— PROVIDED PASSAGE —

Setting up with SoundID VoiceAI plugin

Getting started with SoundID VoiceAI - from downloading and setting up a trial to loading the plugin in DAW and exploring the features, this step-by-step guide covers the entire process.

 

In this article:

 

SoundID VoiceAI

SoundID VoiceAI is a voice and instrument AI transformation plugin for DAW. It allows changing the recorded singing voice to that of another human being or an instrument using AI technology:

  • Voice model library: transform your vocal track into a realistic singing voice from a studio-grade AI library of 23 voice models
  • Instrument model library: transform your melodic humming or beatbox to sound like drums, guitar violin, or other instruments from a studio-grade AI library of 21 instrument models

 

Transform singing voice tracks, generate backing vocals from a single voice track, transform speaking voice tracks, mimic instruments with your voice, and transform vocal inputs into realistic instruments for quick transfers of melodic ideas into DAW or creative sound generation, turn beatboxing into drums, and more.

 

 

Learn more about the use cases and advantages here: What is SoundID VoiceAI?

 

 

Download and install

SoundID VoiceAI voice and instrument transformation plugin can be used in DAW (e.g. Cubase, Logic Pro X, Pro Tools, etc.), and the AI audio processing is cloud-based. Here are the basic system requirements for using SoundID VoiceAI:

  • macOS 11 Big Sur, 12 Monterey, 13 Ventura, 14 Sonoma
  • Windows 10, 11
  • DAW or other plugin host app that supports AU, AAX, or VST3 plugin formats
  • SoundID VoiceAI processing tokens available in your Sonarworks Account
  • Stable internet connection, as cloud processing is used (offline use not supported)

— DATA SECTION —
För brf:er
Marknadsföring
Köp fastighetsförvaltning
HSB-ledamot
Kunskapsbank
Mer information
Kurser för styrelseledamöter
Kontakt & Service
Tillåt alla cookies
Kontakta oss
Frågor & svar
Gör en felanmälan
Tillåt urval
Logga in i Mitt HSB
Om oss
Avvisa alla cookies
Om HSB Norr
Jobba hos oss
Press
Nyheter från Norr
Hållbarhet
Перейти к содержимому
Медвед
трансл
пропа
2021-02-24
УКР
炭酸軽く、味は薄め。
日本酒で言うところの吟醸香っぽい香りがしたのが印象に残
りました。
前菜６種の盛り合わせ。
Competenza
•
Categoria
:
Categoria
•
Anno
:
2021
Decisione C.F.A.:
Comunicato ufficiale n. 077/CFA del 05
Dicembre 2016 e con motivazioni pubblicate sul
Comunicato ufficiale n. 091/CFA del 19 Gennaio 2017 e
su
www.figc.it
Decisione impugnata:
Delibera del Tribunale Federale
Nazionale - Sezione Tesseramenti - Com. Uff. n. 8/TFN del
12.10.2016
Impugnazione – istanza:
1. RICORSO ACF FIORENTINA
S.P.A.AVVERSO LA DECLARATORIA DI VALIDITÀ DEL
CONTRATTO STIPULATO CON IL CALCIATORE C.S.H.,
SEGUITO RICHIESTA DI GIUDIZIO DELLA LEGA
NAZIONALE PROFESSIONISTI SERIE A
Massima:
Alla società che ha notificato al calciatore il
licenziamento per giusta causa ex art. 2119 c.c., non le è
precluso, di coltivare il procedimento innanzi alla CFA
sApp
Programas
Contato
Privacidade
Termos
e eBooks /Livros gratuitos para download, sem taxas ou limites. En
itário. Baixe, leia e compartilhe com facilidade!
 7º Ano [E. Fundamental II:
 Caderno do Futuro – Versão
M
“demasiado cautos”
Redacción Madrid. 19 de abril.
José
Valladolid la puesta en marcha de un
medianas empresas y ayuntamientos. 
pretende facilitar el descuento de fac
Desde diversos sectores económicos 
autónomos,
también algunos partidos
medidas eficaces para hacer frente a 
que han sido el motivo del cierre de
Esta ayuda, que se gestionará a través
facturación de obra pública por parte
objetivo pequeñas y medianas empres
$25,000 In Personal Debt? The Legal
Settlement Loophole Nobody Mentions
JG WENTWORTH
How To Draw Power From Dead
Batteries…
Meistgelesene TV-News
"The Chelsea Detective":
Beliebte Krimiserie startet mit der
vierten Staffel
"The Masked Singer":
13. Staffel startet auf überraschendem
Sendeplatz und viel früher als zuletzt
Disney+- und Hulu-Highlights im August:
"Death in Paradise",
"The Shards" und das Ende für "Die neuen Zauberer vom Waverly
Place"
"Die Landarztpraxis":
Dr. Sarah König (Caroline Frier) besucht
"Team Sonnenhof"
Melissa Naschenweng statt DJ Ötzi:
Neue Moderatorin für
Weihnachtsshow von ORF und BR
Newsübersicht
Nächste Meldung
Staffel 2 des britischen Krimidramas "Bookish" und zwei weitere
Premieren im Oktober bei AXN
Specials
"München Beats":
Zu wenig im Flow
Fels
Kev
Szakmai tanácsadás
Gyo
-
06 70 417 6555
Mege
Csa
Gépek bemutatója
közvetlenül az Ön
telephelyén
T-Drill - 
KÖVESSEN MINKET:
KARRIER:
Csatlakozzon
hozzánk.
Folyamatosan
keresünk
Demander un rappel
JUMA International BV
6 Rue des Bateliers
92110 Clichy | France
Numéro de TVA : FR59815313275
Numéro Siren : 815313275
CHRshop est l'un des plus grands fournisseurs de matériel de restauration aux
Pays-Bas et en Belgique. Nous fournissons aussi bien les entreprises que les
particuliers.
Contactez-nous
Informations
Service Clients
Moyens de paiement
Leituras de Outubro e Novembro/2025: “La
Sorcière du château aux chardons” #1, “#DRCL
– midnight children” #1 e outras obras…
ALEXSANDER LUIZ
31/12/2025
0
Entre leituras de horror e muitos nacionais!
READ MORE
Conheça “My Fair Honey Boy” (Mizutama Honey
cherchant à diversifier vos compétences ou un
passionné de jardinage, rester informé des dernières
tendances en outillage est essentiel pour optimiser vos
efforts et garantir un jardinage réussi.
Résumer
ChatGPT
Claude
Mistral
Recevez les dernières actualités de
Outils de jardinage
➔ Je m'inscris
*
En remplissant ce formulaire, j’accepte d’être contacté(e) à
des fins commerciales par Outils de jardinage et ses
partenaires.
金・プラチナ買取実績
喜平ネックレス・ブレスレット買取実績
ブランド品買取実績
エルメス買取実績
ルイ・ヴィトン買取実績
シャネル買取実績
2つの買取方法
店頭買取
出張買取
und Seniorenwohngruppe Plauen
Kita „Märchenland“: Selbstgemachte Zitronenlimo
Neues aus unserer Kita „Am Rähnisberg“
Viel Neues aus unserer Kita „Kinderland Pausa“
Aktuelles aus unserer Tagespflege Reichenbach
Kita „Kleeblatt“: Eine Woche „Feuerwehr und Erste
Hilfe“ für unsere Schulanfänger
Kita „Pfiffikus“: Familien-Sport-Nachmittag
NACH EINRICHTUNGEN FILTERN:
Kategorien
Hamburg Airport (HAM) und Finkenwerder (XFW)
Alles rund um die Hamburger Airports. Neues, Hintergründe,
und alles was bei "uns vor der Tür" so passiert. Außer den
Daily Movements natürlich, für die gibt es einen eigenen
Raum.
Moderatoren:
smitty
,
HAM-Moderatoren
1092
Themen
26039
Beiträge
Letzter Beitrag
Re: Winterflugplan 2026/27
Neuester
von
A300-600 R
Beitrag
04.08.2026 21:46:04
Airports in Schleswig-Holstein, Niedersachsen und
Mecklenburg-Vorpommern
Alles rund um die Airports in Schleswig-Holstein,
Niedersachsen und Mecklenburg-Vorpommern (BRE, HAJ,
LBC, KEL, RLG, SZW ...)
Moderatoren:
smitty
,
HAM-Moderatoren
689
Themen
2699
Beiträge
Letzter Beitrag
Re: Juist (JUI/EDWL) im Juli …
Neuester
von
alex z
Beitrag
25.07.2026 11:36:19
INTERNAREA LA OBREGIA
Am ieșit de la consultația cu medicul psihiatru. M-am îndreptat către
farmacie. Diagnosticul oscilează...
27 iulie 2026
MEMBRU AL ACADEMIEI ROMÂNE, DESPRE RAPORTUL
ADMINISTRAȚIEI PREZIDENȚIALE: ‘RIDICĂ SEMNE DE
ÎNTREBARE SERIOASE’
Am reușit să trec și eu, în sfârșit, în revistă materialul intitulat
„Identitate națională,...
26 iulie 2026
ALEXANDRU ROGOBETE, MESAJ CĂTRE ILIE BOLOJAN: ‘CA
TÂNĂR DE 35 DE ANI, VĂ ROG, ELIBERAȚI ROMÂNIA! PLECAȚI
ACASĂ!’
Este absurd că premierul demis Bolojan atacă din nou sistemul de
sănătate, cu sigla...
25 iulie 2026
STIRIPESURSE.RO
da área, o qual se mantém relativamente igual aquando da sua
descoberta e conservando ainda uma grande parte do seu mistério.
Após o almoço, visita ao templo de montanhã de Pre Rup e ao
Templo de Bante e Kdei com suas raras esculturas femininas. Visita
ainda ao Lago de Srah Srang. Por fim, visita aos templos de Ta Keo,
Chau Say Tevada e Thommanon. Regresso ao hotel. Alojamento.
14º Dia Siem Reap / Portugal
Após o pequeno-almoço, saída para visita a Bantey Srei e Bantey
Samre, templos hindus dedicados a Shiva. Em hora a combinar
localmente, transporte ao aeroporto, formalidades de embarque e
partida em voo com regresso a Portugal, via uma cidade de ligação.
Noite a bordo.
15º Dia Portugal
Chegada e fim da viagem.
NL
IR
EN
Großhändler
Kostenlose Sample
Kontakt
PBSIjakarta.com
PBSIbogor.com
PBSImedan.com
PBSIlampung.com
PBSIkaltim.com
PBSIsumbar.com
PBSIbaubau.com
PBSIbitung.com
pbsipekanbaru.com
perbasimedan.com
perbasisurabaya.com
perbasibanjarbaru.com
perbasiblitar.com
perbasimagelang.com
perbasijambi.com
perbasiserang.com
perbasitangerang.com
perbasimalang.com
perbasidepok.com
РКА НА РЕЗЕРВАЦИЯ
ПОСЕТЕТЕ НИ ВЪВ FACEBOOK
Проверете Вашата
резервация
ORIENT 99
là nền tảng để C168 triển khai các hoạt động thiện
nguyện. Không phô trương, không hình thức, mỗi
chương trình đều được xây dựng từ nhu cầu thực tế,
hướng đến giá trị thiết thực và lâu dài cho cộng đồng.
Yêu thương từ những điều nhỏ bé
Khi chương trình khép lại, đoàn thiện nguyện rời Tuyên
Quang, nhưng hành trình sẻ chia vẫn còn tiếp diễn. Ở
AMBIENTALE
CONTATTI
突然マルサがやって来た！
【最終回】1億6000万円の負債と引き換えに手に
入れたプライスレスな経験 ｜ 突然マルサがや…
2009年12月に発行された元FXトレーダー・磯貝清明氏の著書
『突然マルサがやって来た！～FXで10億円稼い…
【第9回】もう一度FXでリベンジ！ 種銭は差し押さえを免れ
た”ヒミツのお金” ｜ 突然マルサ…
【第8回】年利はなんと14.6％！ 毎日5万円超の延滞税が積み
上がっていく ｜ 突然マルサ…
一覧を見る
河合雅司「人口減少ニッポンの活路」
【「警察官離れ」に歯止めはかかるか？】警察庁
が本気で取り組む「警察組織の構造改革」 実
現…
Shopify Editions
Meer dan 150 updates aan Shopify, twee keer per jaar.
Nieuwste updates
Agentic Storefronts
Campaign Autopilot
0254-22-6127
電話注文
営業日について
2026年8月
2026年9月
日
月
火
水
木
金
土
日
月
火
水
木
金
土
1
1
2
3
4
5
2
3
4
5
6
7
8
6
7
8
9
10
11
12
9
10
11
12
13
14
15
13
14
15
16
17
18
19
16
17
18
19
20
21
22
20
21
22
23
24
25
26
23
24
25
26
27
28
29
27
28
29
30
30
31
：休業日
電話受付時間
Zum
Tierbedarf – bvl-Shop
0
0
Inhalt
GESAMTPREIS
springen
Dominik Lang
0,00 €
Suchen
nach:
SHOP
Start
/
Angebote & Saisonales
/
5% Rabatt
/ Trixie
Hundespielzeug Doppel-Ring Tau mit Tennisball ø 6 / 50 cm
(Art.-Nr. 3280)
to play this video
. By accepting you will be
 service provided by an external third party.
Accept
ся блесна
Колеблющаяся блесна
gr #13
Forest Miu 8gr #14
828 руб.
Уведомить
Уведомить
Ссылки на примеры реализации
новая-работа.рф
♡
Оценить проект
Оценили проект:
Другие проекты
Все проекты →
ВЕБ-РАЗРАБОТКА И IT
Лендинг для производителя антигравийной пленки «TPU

— ASSIGNMENT —
Can you reproduce, word for word, everything in the SoundID VoiceAI setup guide above from "Transform singing voice" down to "is SoundID VoiceAI?"?

— TASK SOLUTION —
Transform singing voice tracks, generate backing vocals from a single voice track, transform speaking voice tracks, mimic instruments with your voice, and transform vocal inputs into realistic instruments for quick transfers of melodic ideas into DAW or creative sound generation, turn beatboxing into drums, and more.

 

 

Learn more about the use cases and advantages here: What is SoundID VoiceAI?